Moins de vingt-quatre heures après avoir été tirés de leur lit par un violent séisme qui a fait au moins cent morts, les rares habitants de L'Aquila qui n'ont pas quitté les lieux se préparent à vivre une nuit d'angoisse dans une ville fantôme.

Dans le centre historique, pas une rue n'a été épargnée, des tas de pierres, tuiles et gravats jonchent le sol et bloquent parfois le passage: «vous ne passez pas ici et vous ne prenez pas de photo, il y a des morts là-dessous», insiste un carabinier à l'entrée d'une ruelle où plusieurs murs se sont écroulés.

Un étrange silence plane sur le coeur de la ville qui semble désertée: «une partie des habitants sont partis de leur propre gré, et d'autres ont été "accompagnés" par les autorités. On peut dire que la majorité du centre historique est à présent vide de ses habitants», explique à l'AFP un responsable de la sécurité civile qui préfère garder l'anonymat.

Accompagnés de carabiniers et d'autres membres des forces de l'ordre, les sauveteurs patrouillent parmi les gravats, allant de maison en maison, sonnant parfois à une porte, et évaluant l'ampleur des dégâts avant que la nuit ne tombe.

«On essaie d'aider les gens qui ont décidé de rester, ce sont surtout des personnes âgées, on veut être sûrs qu'elles ont tout ce qu'il faut pour passer la nuit. Et on patrouille aussi pour éviter les vols dans les maisons vides», souligne-t-il.

De nombreuses voitures sont écrasées par des moellons ou des corniches, un clocher s'est écroulé et une de ses cloches s'est écrasée quinze mètres plus bas, la coupole d'une église s'est carrément effondrée et laisse béantes ses fresques.

«Il n'est pas question que je parte de chez moi. D'ailleurs il n'y a aucun dégât dans mon appartement, mon frère était architecte et il a utilisé des matériaux antisismiques. Tout a tenu, même si ce tremblement de terre était terrible. Mais évidemment je vais très mal dormir cette nuit», résume fataliste Maria D'Andrea, 82 ans.

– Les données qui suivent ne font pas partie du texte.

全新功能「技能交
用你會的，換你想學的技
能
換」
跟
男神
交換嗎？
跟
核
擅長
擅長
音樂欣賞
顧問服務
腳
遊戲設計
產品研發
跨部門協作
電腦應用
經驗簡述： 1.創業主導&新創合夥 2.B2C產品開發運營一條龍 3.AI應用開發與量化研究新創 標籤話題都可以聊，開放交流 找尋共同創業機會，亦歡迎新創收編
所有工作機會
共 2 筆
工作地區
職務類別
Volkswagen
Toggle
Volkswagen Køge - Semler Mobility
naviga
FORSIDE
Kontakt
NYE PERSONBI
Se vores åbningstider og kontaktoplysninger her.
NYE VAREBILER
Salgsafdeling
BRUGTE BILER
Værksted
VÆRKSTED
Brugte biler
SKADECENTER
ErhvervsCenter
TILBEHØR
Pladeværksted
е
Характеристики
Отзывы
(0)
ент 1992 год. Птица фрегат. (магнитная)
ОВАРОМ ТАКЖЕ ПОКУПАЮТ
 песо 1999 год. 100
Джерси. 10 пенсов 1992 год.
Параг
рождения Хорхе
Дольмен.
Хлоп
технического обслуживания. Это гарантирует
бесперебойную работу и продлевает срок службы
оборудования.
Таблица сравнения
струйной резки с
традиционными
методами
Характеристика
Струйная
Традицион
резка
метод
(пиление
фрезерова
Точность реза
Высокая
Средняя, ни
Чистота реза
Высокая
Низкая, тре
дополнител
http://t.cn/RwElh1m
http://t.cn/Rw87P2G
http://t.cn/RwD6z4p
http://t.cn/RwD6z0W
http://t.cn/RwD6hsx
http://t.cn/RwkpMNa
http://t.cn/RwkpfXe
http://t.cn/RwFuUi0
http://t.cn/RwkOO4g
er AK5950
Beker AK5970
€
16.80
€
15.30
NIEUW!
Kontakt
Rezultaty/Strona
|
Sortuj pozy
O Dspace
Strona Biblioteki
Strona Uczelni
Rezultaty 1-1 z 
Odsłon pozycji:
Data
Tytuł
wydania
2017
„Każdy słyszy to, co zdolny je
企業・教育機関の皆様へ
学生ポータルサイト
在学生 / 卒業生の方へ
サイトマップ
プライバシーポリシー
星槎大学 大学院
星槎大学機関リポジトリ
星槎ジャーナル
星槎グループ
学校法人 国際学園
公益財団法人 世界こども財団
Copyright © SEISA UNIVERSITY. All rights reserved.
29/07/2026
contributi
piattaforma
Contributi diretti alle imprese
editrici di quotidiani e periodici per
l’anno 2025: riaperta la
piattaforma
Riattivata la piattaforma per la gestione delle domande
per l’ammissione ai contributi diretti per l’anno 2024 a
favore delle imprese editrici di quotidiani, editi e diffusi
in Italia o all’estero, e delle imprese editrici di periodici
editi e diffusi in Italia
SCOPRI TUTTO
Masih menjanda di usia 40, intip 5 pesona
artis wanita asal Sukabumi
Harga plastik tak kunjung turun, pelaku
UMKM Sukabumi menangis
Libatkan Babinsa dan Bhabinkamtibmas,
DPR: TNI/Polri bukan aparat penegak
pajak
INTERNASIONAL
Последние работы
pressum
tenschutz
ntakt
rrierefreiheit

«Mon appartement a assez bien résisté. Mais je suis terrifiée à l'idée qu'il fasse nuit et que tout recommence», explique Cristina, le regard fatigué.

«C'est pour cela que j'ai ouvert mon bar cet après-midi, pour voir des gens, plutôt que de rester toute seule chez moi. Jusqu'à ce soir...», rit-elle nerveusement. Son commerce est un des seuls ouverts de la ville historique, mais elle ne peut pas servir de café aux clients pour cause de coupure d'eau et commence à être en manque de bouteilles d'eau minérale.

Près d'une dizaine d'endroits - casernes, stades, gymnases - ont été aménagés en centres d'accueils pour tous les habitants qui n'ont pas quitté la ville et qui n'ont nulle part où aller.

Ils ont pu s'y restaurer durant la journée et des lits y ont été installés pour la nuit.

Déjà en fin d'après-midi, des dizaines de personnes convergeaient vers les lieux d'hébergement, couvertures à la main ou traînant quelques affaires entassées dans une valise.

Les blessés les plus graves ont été évacués vers les hôpitaux des villes les plus proches, mais les secouristes étaient toujours à pied d'oeuvre pour tenter de dégager des survivants, avant que la nuit ne tombe et ne complique leur tâche.